# Collected data
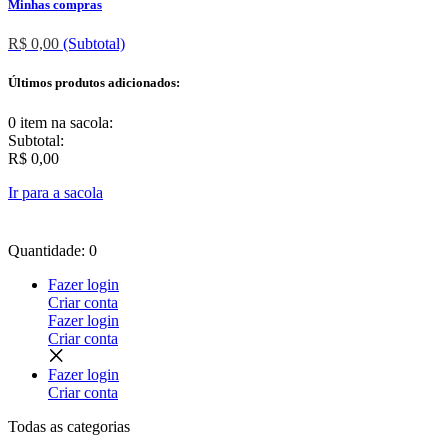
Minhas compras
R$ 0,00
(Subtotal)
Últimos produtos adicionados:
0 item
na sacola:
Subtotal:
R$ 0,00
Ir para a sacola
Quantidade: 0
Fazer login
Criar conta
Fazer login
Criar conta
Fazer login
Criar conta
Todas as
categorias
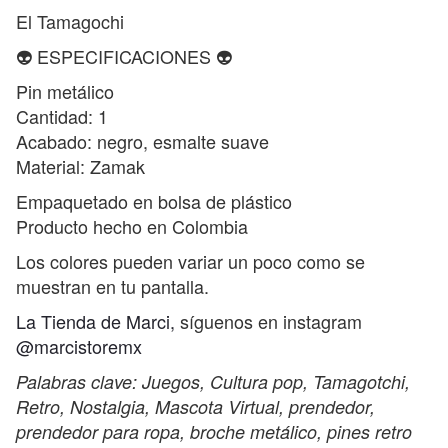
El Tamagochi
👽 ESPECIFICACIONES 👽
Pin metálico
Cantidad: 1
Acabado: negro, esmalte suave
Material: Zamak
Empaquetado en bolsa de plástico
Producto hecho en Colombia
Los colores pueden variar un poco como se
muestran en tu pantalla.
La Tienda de Marci,
síguenos en instagram
@marcistoremx
Palabras clave: Juegos, Cultura pop, Tamagotchi,
Retro, Nostalgia, Mascota Virtual, prendedor,
prendedor para ropa, broche metálico, pines retro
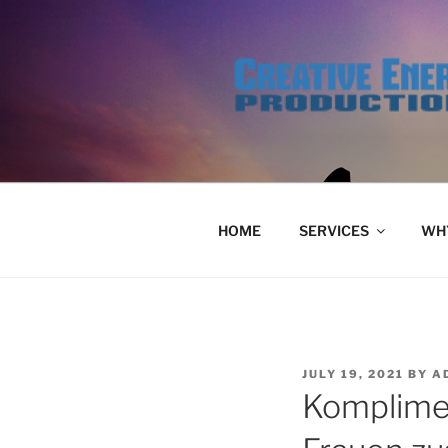
Skip
to
content
HOME
SERVICES
WHY
POSTED
JULY 19, 2021
BY
A
ON
Komplime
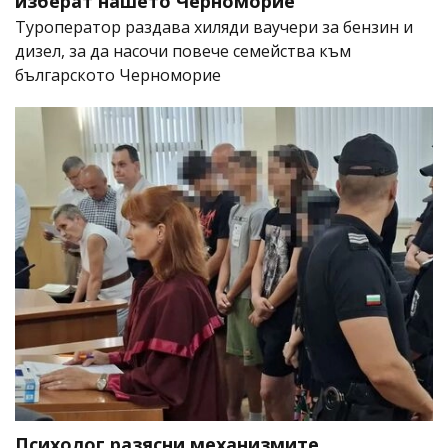
изберат нашето Черноморие
Туроператор раздава хиляди ваучери за бензин и
дизел, за да насочи повече семейства към
българското Черноморие
Психолог разясни механизмите,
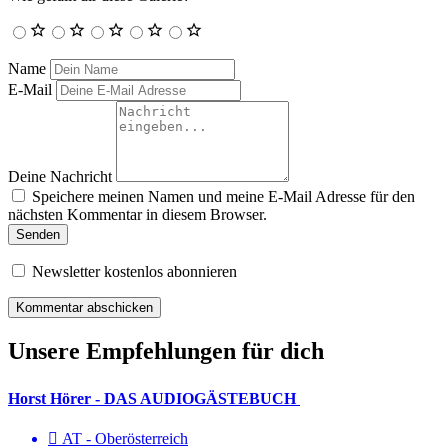
Name
E-Mail
Deine Nachricht
Speichere meinen Namen und meine E-Mail Adresse für den
nächsten Kommentar in diesem Browser.
Senden
Newsletter kostenlos abonnieren
Unsere Empfehlungen für dich
Horst Hörer - DAS AUDIOGÄSTEBUCH
AT - Ober­österreich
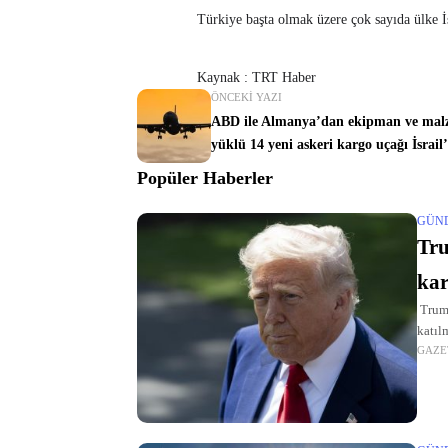
Türkiye başta olmak üzere çok sayıda ülke İs
Kaynak : TRT Haber
ÖNCEKI YAZI
ABD ile Almanya’dan ekipman ve mal
yüklü 14 yeni askeri kargo uçağı İsrail’
Popüler Haberler
GÜN
Tru
kar
Trump
katıl
GAZE
olmay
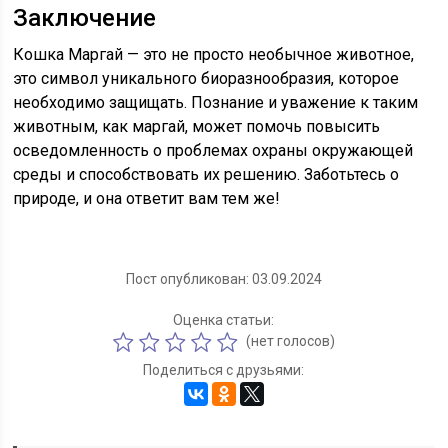
Заключение
Кошка Маргай — это не просто необычное животное,
это символ уникального биоразнообразия, которое
необходимо защищать. Познание и уважение к таким
животным, как маргай, может помочь повысить
осведомленность о проблемах охраны окружающей
среды и способствовать их решению. Заботьтесь о
природе, и она ответит вам тем же!
Пост опубликован: 03.09.2024
Оценка статьи:
(нет голосов)
Поделиться с друзьями:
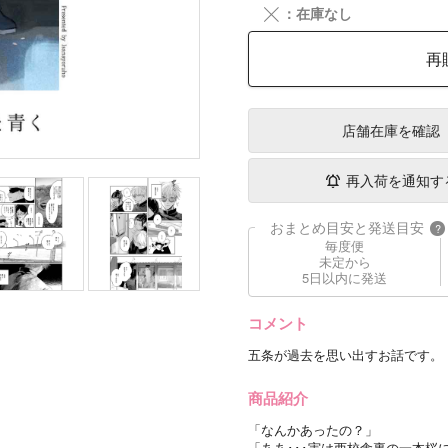
╳
：在庫なし
再
店舗在庫
を確認
再入荷を通知す
おまとめ目安と発送目安
?
毎度便
未定から
5日以内に発送
コメント
五条が過去を思い出すお話です。
商品紹介
「なんかあったの？」
「ああ･･･実は西校舎裏の一本桜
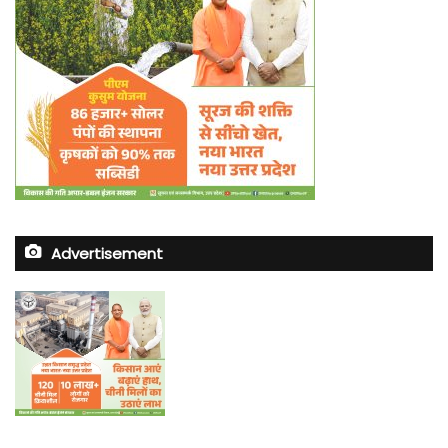
Advertisement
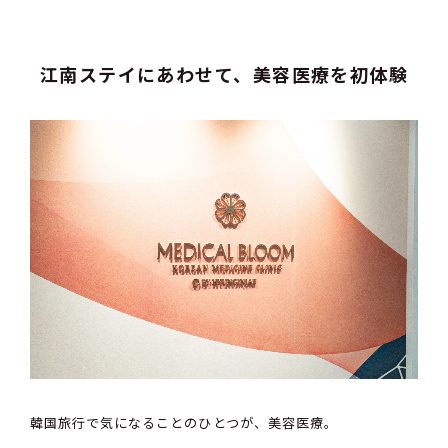
江南ステイにあわせて、美容医療を初体験
韓国旅行で気になることのひとつが、美容医療。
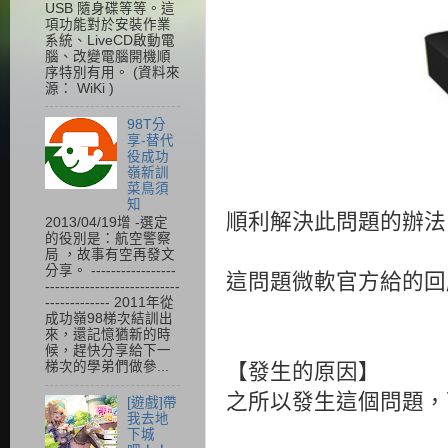
USB 隨身碟等等。這
項功能對於安裝作業
系統、LiveCD啟動電
腦、改變電腦開機順
序特別有用。 (資料來
源： WiKi )
98T分
享-替代
役成功
嶺新訓
菜鳥須
知
順利解決此問題的辦法
2013/04/19增 -選定
的役別是：航空警察
局 ，故事有空再發文
分享。 -----------------
這問題微軟官方給的回
---------------------------
------------- 2011年從
成功嶺98梯次結訓出
來，還記憶猶新的時
候，趕快分享給下一
梯次的學弟們做參...
【發生的原因】
之所以發生這個問題，
[遊戲]帶
我去地
下城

# WHAT THE TASK REQUIRES
In the entries above, find the line with "prendedor para ropa, broche" and the line with "это символ уникального". Write out exactly those two lines and every line between them, pictures excluded.

# ANSWER TO THE EXERCISE
prendedor para ropa, broche metálico, pines retro
Skip
to
content
HOME
SERVICES
WHY
POSTED
JULY 19, 2021
BY
A
ON
Komplime
изберат нашето Черноморие
Туроператор раздава хиляди ваучери за бензин и
дизел, за да насочи повече семейства към
българското Черноморие
Психолог разясни механизмите,
Name
E-Mail
Deine Nachricht
Speichere meinen Namen und meine E-Mail Adresse für den
nächsten Kommentar in diesem Browser.
Senden
Newsletter kostenlos abonnieren
Unsere Empfehlungen für dich
Horst Hörer - DAS AUDIOGÄSTEBUCH
AT - Ober­österreich
Türkiye başta olmak üzere çok sayıda ülke İs
Kaynak : TRT Haber
ÖNCEKI YAZI
ABD ile Almanya’dan ekipman ve mal
yüklü 14 yeni askeri kargo uçağı İsrail’
Popüler Haberler
GÜN
Tru
kar
Trump
katıl
GAZE
olmay
Заключение
Кошка Маргай — это не просто необычное животное,
это символ уникального биоразнообразия, которое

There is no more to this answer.